I was once on cleanup duty, in a particularly unfortunate situation.
I was once on cleanup duty, in a particularly unfortunate situation.
I got a chance to work for a long-time hero of mine: someone who was influential in computer science circles in the 60s and 70s, who (while fairly non-technical himself) has a lot of ideas that haven’t really been given the chance they deserve. Along with a friend I had roped in, we embarked upon trying to ‘finish’ a ‘prototype’ that had been provided several years before by a self-taught programmer who had never worked on a large project before. He had told the man we were working for that he had gotten it very nearly finished, and it did demo nicely, but he burned out so badly that he ended up (from what I understand) in a mental hospital for a while, and had been out of touch and unable to work on that or any code for several years by the time we saw it.
Initially, the problem was that we couldn’t find any of the code. We were told that it was a combination of C++ and python, wherein python was being used as a plug-in language; we found no C++ or python code in any of the “source” zip files we were given, and while revision control had been provided, this guy never used it except once, right before he quit, to check in all the windows binaries and a whole bunch of screenshots and videos of various prototypes, along with a couple pieces of out of date documentation and a pdf copy of Dive Into Python.
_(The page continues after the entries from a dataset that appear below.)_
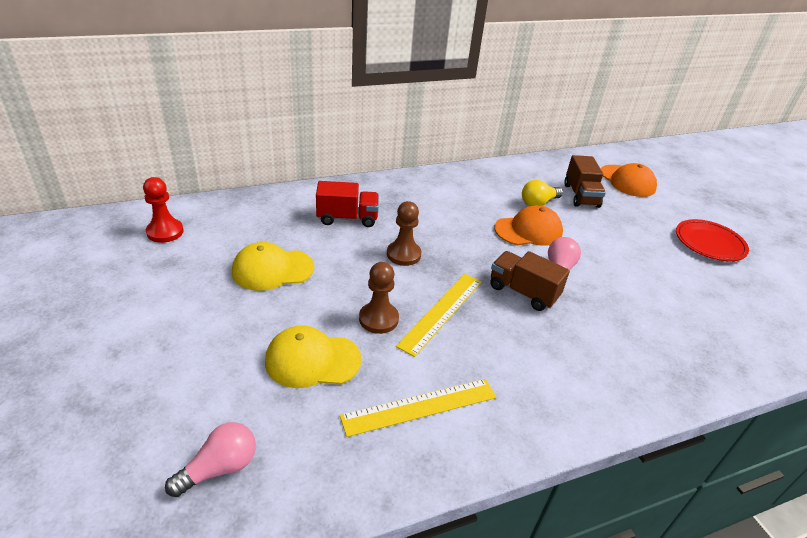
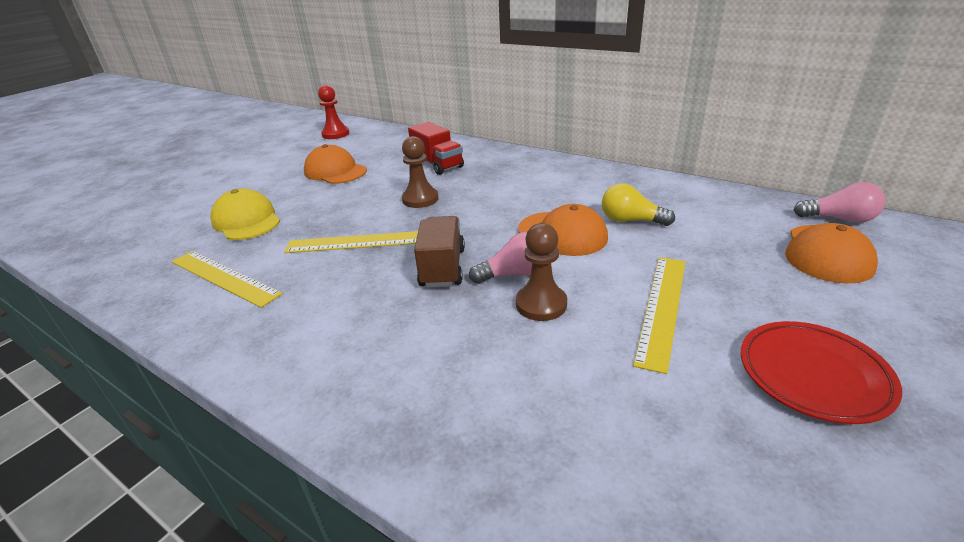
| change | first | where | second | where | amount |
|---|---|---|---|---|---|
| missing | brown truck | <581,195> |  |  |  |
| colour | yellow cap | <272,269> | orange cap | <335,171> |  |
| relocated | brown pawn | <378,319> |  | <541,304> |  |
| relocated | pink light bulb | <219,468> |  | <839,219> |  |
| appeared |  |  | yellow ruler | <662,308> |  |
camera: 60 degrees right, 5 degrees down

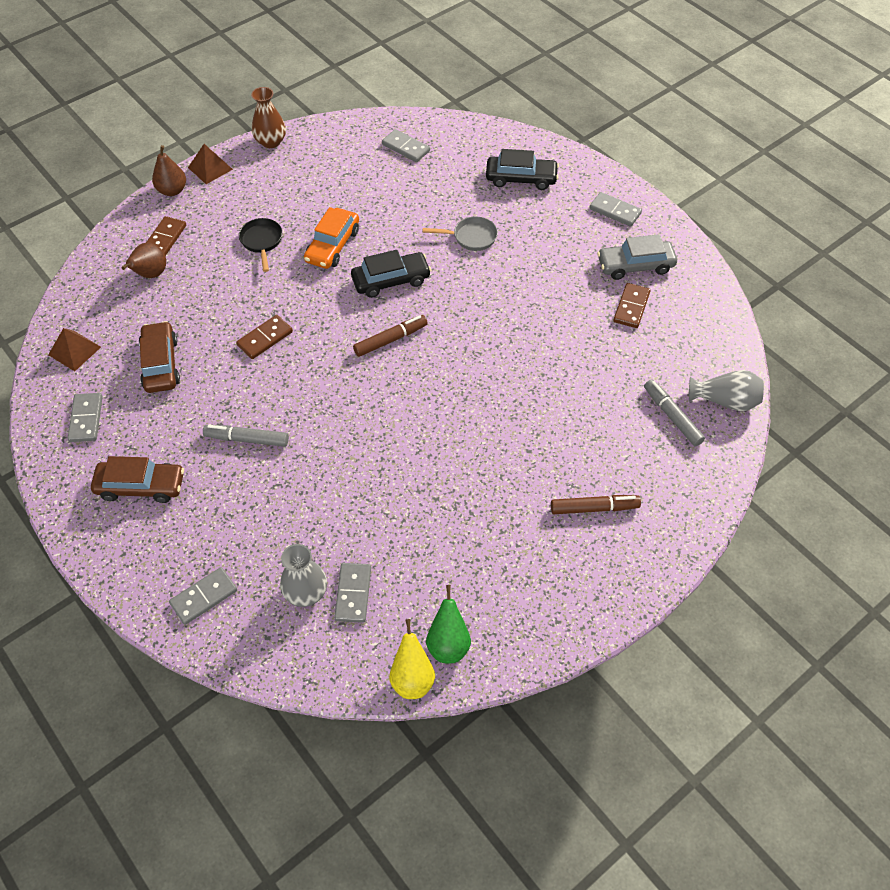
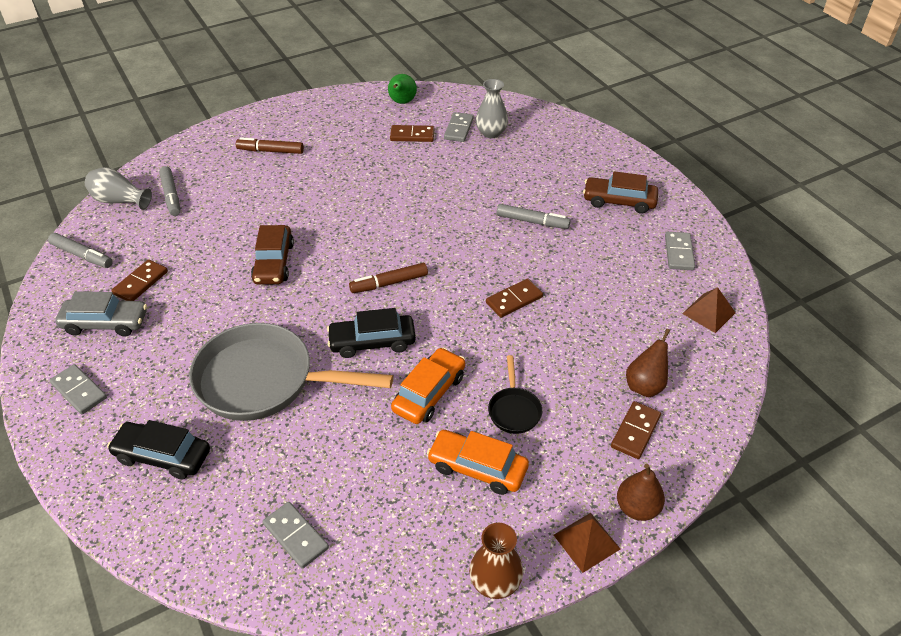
| change | first | where | second | where | amount |
|---|---|---|---|---|---|
| size | grey pan | <471,237> |  | <264,381> | x2.26 |
| relocated | brown car | <161,364> |  | <274,263> |  |
| missing | grey domino | <204,597> |  |  |  |
| missing | yellow pear | <412,678> |  |  |  |
| appeared |  |  | brown domino | <412,135> |  |
| appeared |  |  | grey marker | <82,255> |  |
| appeared |  |  | orange car | <477,468> |  |
camera: 170 degrees left, 10 degrees down

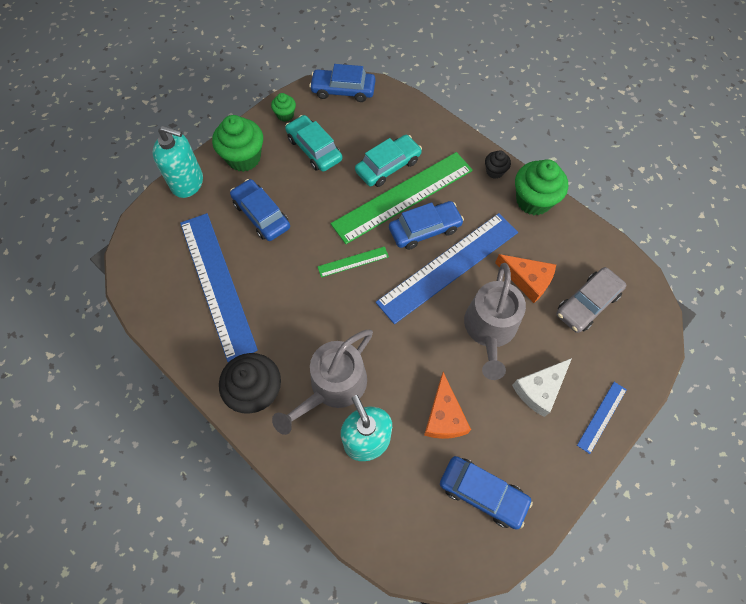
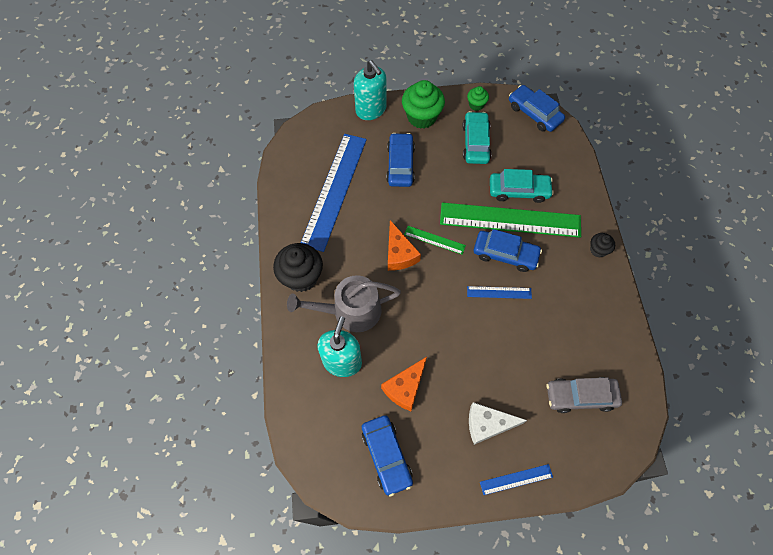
| change | first | where | second | where | amount |
|---|---|---|---|---|---|
| missing | green cupcake | <533,200> |  |  |  |
| size | blue ruler | <448,267> |  | <499,292> | x0.43 |
| relocated | orange cheese | <527,280> |  | <399,253> |  |
| missing | grey watering can | <490,329> |  |  |  |
camera: 40 degrees right, 0 degrees up

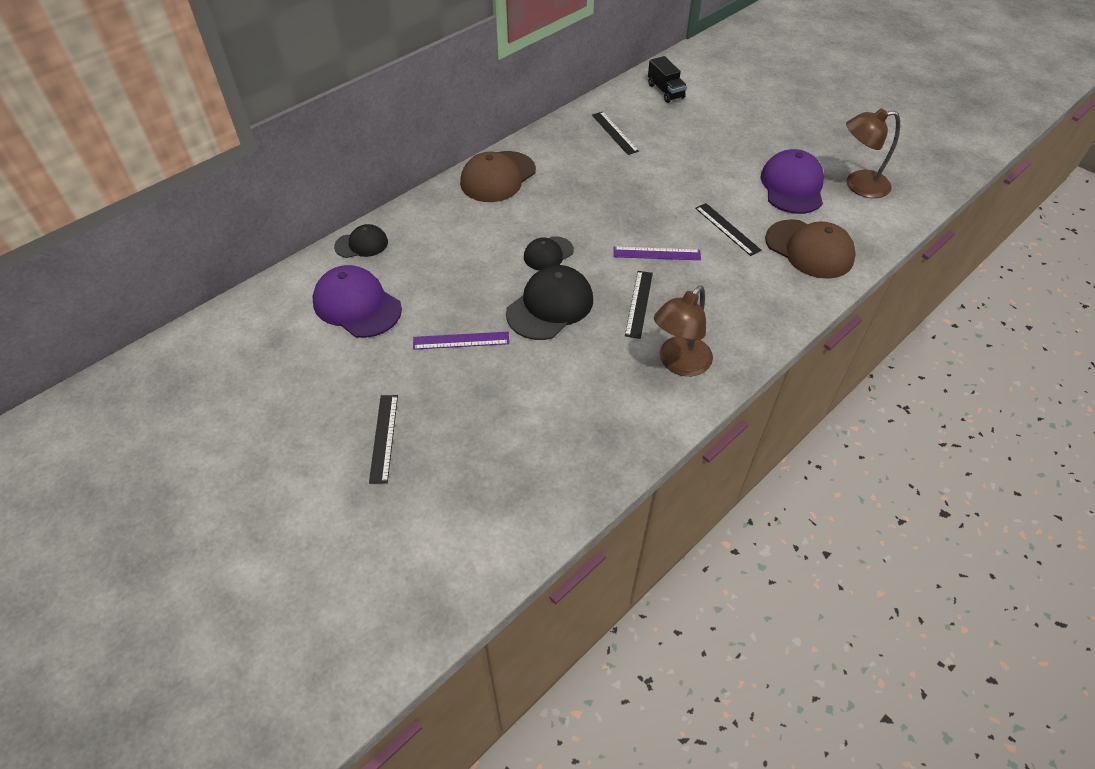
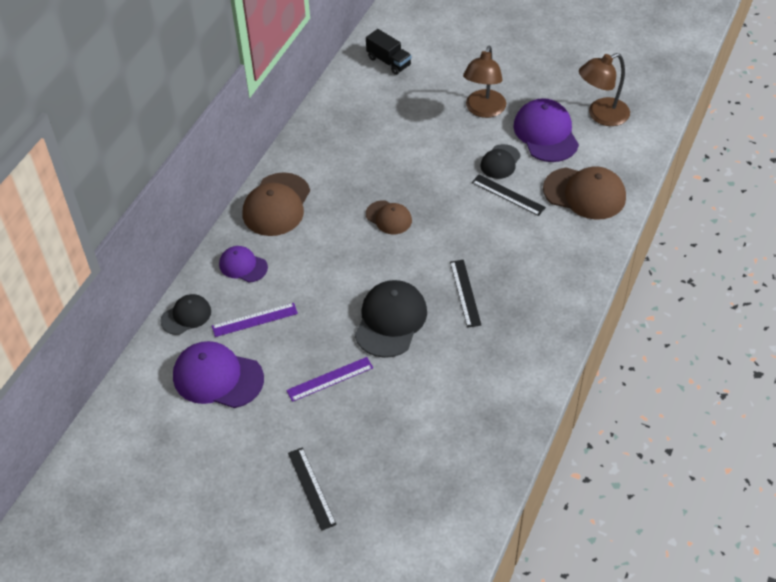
| change | first | where | second | where | amount |
|---|---|---|---|---|---|
| missing | black ruler | <614,133> |  |  |  |
| relocated | black cap | <548,254> |  | <500,162> |  |
| relocated | purple ruler | <656,253> |  | <254,320> |  |
| relocated | brown lamp | <679,363> |  | <483,110> |  |
| appeared |  |  | brown cap | <389,217> |  |
| appeared |  |  | purple cap | <243,266> |  |
camera: 20 degrees left, 0 degrees up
Eventually, after much digging around on the part of various parties who at one time or another had copies of this, we got a large zip file that contained a nested series of smaller zip file copies of the same directory structure with progressively earlier dates. On the third or fourth level down, we found a single C++ file.
We discovered that this single C++ file contained all of the C++ code for the entire project. Nearly all of it was commented out, using line (not block) comments. It wouldn’t build on any platform — it had a bunch of typos and wasn’t actually valid C++; in other words, the only copy we had of the C++ source was a messy, old, in-between version. But, inspecting it, we discovered that it had partial C++ implementations of several functions that were supposedly “done” (such as loading and parsing a proprietary file format), which were mostly disabled. It was difficult to determine which of these were disabled, because there would be several functions with almost the same name that had nearly exact duplicates of the same code, and various caller functions would use various version. Often we discovered that some function that was closest to complete-looking couldn’t possibly work, only to discover later that the only call to the whole chain of operations had been disabled and replaced with some hard-coded value. This single C++ file was several megabytes in size.
Eventually, in order to make it easier to debug, we separated this file into about ten, by categories laid out in this (obsolete) documentation, and determined which blocks of code were definitely not close to functional, removing them. After this streamlining we got the size down quite a bit, but discovered that nearly all of the functionality was missing. Complicated mechanics behind drawing, file parsing, object placement, and structure were nowhere to be found, but it built and worked — on windows, at least. (It had also been sold as cross-platform despite being build in visual studio; it turned out that it was windows-only, but mostly because the author had used a windows-specific sound library to play notification sounds instead of using the one that came with SDL. We quickly fixed that.)
Combing through the code, we discovered that there was a single line early in execution that loaded a hard-coded arbitrarily-named text file (“abiowy2222.txt” or something) as a python script. We found a directory full of strangely named text files, and while some of them were full of junk (copied and pasted pieces of documentation or forum discussions, lists of error messages), about half of the 100+ text files were partially overlapping versions of a big chunk of python code.
It turns out that this text file contained a bunch of python code that performed a bunch of calls back into C++ to perform draw calls on some large chunk of hard-coded data. This programmer hadn’t bothered to write code for loading that ugly file format he designed; he hardcoded the content of the one file he was using for the demo. He had skipped writing the logic for determining layout, and instead had hard-coded the positions for the objects described in this file. And then, this python file had its own main loop and exited at the end of it — in other words, nearly all of the C++ code was entirely disabled.
We endevoured to rewrite pretty much all of this logic, and we did, at least twice. We wrote an actual implementation of the file format loader (and discovered that most of the examples we had were subtly corrupted) and an actual implementation of the layout logic, both in C++. While trying to debug a (semi-independent) module that implemented a kind of non-relational database based on a graph of arrays of pointers, we decided to attempt a pure python implementation, in the hopes that it might be fast enough to be a good comparison. (This original author was obsessed with premature optimization and with using obscure features of C++, and had comments next to each function calculating — typically totally incorrectly — how many bytes per object were being transferred. The database was implemented in an overly complicated way for documented speed-related reasons, but it turned out to be both slower and more bug-prone than the straightforward and naive approach we took in python, across many varied tests.) Having determined that this database in its C++ form was essentially beyond salvaging, we used the python version instead, and spent a great deal of time trying to square the fact that initial draw time was so fast with the extreme slowness of interactivity. We ended up rewriting most of that draw code, before rewriting all of it from scratch in python in a single all-nighter. This all-nighter occurred about two years after we initially started working on this project.
We did this for free, since we were doing it for a mutual hero, but it really put us off the idea of playing the role of code doctor in the future.